Their families have structures. Foundations. Strength. Their siblings and parents don't disown them. They have this thing, they call it communication. Instead of disowning their sibling, they will TALK to them about what they did. Ever heard of that? Talking? Communicating? Of course not.
Everyone has their flaws. I'm not gonna say that "non-muslims are perfect". Just like not all arabs are terrorists. It's just that... we're a minority. This country got us away from hell. And you're just spitting on it. Get a grip.
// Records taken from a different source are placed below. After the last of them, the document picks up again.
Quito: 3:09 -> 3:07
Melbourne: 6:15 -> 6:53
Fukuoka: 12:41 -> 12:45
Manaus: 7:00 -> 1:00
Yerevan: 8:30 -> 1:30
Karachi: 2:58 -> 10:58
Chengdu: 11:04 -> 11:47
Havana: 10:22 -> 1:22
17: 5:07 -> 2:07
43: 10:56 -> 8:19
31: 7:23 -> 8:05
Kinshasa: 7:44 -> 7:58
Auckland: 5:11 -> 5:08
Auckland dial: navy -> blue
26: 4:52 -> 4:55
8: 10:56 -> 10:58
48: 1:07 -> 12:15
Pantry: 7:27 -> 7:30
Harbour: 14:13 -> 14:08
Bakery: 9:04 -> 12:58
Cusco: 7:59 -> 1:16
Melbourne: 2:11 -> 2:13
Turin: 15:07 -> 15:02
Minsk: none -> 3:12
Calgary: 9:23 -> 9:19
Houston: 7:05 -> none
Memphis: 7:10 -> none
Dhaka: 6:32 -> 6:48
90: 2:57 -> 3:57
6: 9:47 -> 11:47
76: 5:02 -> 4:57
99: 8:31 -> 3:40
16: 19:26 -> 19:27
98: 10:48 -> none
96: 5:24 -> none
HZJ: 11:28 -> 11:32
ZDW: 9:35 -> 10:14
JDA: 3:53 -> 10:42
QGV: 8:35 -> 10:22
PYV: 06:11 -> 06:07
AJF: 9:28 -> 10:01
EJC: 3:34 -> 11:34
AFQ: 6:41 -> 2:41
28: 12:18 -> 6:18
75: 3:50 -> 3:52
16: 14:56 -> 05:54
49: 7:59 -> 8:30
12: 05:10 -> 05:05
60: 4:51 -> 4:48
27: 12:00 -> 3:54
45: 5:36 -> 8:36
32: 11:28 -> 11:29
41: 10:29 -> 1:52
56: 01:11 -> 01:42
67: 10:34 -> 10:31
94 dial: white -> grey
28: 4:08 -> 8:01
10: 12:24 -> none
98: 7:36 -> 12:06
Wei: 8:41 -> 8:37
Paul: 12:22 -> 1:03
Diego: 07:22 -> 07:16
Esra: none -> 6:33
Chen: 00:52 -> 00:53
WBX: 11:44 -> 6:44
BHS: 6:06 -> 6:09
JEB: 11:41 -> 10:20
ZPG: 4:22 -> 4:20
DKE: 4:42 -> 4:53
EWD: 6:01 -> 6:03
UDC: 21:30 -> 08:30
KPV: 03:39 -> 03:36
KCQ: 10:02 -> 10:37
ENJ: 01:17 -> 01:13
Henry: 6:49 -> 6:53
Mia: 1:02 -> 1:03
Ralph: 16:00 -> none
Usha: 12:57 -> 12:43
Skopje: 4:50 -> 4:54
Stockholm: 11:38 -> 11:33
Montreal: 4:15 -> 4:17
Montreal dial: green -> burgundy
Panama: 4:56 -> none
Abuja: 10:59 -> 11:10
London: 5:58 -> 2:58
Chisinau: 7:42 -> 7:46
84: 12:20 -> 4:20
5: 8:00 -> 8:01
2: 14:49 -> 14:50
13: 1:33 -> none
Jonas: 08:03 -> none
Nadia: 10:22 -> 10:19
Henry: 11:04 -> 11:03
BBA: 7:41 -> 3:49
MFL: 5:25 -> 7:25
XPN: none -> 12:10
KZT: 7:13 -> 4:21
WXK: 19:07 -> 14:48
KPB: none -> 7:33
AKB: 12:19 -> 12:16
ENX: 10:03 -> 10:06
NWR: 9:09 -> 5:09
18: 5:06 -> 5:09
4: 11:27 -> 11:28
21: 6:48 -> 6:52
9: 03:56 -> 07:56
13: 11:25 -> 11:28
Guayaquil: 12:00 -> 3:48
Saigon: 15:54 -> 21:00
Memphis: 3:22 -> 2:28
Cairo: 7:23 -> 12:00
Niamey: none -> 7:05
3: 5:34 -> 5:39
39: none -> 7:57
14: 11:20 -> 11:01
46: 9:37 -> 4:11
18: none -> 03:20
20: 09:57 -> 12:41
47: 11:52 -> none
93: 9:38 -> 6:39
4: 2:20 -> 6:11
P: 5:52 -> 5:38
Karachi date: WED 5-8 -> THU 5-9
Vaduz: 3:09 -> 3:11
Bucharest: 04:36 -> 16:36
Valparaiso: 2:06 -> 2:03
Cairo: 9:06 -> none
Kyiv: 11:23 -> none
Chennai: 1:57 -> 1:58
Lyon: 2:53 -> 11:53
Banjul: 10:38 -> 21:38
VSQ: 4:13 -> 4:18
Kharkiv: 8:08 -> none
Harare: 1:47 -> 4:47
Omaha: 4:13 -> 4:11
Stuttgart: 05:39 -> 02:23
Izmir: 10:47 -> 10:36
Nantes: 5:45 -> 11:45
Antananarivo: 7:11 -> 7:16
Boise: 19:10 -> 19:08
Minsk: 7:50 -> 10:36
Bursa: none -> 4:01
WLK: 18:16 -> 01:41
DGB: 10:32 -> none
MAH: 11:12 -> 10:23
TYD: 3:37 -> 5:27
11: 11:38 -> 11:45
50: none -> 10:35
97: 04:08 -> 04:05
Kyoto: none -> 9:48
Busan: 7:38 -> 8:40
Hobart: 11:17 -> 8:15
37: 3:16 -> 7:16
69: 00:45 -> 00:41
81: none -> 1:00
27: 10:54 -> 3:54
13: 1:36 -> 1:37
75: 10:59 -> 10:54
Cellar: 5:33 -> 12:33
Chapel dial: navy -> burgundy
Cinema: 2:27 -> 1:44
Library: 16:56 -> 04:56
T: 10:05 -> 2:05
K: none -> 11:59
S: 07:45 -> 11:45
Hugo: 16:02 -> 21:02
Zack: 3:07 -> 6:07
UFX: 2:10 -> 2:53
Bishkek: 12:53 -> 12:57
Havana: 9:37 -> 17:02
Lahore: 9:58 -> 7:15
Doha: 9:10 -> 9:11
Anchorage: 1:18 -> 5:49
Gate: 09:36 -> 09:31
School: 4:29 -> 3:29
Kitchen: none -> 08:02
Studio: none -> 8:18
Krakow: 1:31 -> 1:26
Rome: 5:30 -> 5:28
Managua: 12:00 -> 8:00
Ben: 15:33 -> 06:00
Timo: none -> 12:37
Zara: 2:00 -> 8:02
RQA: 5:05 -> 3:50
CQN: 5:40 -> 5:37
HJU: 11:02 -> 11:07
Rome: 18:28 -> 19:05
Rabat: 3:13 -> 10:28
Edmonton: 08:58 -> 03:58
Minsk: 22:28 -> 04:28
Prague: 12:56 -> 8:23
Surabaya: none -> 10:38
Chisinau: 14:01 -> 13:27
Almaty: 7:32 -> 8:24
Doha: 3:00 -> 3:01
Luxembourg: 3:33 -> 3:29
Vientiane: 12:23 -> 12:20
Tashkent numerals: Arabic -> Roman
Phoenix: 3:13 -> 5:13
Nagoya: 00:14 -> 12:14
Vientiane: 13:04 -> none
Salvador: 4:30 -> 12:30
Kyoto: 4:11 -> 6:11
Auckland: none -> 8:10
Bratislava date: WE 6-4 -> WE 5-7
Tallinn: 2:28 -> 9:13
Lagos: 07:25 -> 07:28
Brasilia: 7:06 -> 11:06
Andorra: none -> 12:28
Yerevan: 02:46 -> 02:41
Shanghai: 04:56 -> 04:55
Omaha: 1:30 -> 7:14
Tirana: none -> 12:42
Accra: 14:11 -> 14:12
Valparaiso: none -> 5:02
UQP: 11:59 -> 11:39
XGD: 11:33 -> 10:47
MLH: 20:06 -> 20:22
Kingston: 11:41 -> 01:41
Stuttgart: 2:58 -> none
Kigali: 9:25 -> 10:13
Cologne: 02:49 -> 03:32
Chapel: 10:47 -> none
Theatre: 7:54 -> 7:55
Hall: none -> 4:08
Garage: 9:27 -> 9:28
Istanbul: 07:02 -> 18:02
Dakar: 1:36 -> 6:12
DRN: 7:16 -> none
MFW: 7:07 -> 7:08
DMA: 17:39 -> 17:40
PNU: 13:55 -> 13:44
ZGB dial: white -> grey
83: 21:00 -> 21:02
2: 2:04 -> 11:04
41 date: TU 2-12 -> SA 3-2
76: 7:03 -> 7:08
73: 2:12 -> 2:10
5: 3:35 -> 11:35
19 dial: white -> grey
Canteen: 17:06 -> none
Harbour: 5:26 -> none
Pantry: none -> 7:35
There's many things I hate in life.
People who walk slow. Groups who take up the entire width of the hallway. Seafood. Sushi. That icky feeling you get in your mouth when you chew tin foil.
But there are very few things I absolutely can't stand.
People who lie to me.
People who insult my intelligence.
And double standards.

Either accept the culture that we've become immersed in, or fucking leave. It's that simple.

Monday, April 20, 2009

Numero Uno

Well, my first Blogspot post. I've been through the Xanga blogs, the Facebook notes, this, that, and the other thing... and now I'm here. Let's see where this takes us.
Might as well say a little something about myself, right?
My name is Rana, I'm in my first year at the University of Ottawa, studying Translation and Interpretation. I hope to graduate in 2012 and eventually work for CSIS as a Translator. Yes, I'll be the rebellious Middle Eastern girl conspiring against people of her own kind. I can hardly wait.
Although I was raised Muslim, my profound research in the fundamentals of Islam have caused my to stray from my religion. I'm not sure what I am, but my research is still active. I hope to find an answer someday.
I speak 3 languages, and hope to learn a 4th before I graduate.
I'm outspoken, opinionated, straight-forward, and my mouth has gotten me in trouble on more than one occasion. I will speak my mind, and I'll state my opinions loud and clear. My views on politics are a little screwy, my religious debates have a record of making devout religionists run away with their tails between their legs. I love to debate, it's definitely a passion.

I'm not sure what I'm going to make out of this blog, so I'll be taking it a day at a time. I do have a tendency of posting random rants to release my frustrations, but I will definitely try to keep substance alive throughout my posts.